I asked Kahneman about this. He responded that helping the client imagine the regret still adds value. Based on my experiences (which are open to bias), I think there is a negative correlation between how sure someone thinks they will want to buy stocks after a plunge and what they will actually want after a plunge. Still, I completely agree with Kahneman that helping the client imagine the pain adds value and leads to taking on a lower risk allocation when stocks are near an all-time high, as they are now.

Finally, Kahneman discussed what he is working on now. While he has done quite a bit of research on systematic biases, he is now fascinated with unsystematic errors. There is a degree of randomness in decision-making, which he calls noise. An example: Insurance underwriters were presented with the same facts, but they returned a huge variation of ratings. That led him to conclude that underwriters weren't adding value. Algorithms may be better at reducing noise, he says.

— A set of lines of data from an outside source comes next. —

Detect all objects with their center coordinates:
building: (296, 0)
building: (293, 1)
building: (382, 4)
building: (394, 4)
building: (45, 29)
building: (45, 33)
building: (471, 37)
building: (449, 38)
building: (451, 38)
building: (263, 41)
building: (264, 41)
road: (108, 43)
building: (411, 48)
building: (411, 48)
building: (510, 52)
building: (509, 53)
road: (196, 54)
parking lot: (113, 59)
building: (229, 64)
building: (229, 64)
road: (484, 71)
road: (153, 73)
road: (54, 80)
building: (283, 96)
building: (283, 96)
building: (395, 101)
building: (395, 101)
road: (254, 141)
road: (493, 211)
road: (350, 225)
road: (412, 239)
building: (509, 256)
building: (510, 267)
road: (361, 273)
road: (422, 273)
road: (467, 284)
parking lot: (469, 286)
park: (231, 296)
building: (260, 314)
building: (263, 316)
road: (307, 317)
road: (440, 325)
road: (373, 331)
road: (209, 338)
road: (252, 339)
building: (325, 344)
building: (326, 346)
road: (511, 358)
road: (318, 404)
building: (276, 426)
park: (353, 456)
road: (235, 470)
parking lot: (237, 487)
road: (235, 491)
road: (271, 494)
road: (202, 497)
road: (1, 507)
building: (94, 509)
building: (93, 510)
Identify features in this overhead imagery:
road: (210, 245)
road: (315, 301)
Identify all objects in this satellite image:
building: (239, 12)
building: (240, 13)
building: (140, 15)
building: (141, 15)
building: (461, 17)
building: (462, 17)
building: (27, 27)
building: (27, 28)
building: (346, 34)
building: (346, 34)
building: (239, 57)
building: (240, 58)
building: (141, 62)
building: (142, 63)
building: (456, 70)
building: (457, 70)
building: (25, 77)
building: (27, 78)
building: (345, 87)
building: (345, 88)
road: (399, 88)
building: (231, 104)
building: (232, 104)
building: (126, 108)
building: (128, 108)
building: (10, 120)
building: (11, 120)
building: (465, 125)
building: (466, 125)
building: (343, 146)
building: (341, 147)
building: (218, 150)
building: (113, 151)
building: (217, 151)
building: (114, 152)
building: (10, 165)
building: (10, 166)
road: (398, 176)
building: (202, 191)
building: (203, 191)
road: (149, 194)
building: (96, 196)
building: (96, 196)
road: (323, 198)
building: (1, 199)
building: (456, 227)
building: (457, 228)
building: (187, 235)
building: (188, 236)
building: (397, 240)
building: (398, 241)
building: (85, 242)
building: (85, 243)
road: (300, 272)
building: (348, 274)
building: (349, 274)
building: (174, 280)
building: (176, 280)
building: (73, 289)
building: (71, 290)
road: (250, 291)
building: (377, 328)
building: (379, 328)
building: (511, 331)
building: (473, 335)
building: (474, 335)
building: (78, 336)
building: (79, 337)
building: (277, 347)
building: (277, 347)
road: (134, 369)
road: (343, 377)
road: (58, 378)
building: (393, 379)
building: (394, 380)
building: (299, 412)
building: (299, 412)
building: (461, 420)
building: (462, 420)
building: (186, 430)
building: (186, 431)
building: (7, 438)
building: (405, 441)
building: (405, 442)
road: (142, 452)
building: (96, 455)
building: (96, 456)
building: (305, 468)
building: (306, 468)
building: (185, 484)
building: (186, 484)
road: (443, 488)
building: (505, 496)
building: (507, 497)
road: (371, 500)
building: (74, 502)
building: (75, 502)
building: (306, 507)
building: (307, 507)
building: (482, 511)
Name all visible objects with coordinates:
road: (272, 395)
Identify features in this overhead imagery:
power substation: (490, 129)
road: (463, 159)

Though I think this is probably correct, artificial intelligence is not great for human employment. I can also extrapolate that software may be better at running portfolios than humans. Unfortunately, in my view, the humans writing the software for robo advisors have outsmarted themselves with complexities and fees.

Hearing Kahneman live was like seeing a rock star. He has helped me better understand myself.

Still, understanding my irrationalities and controlling them are two different things.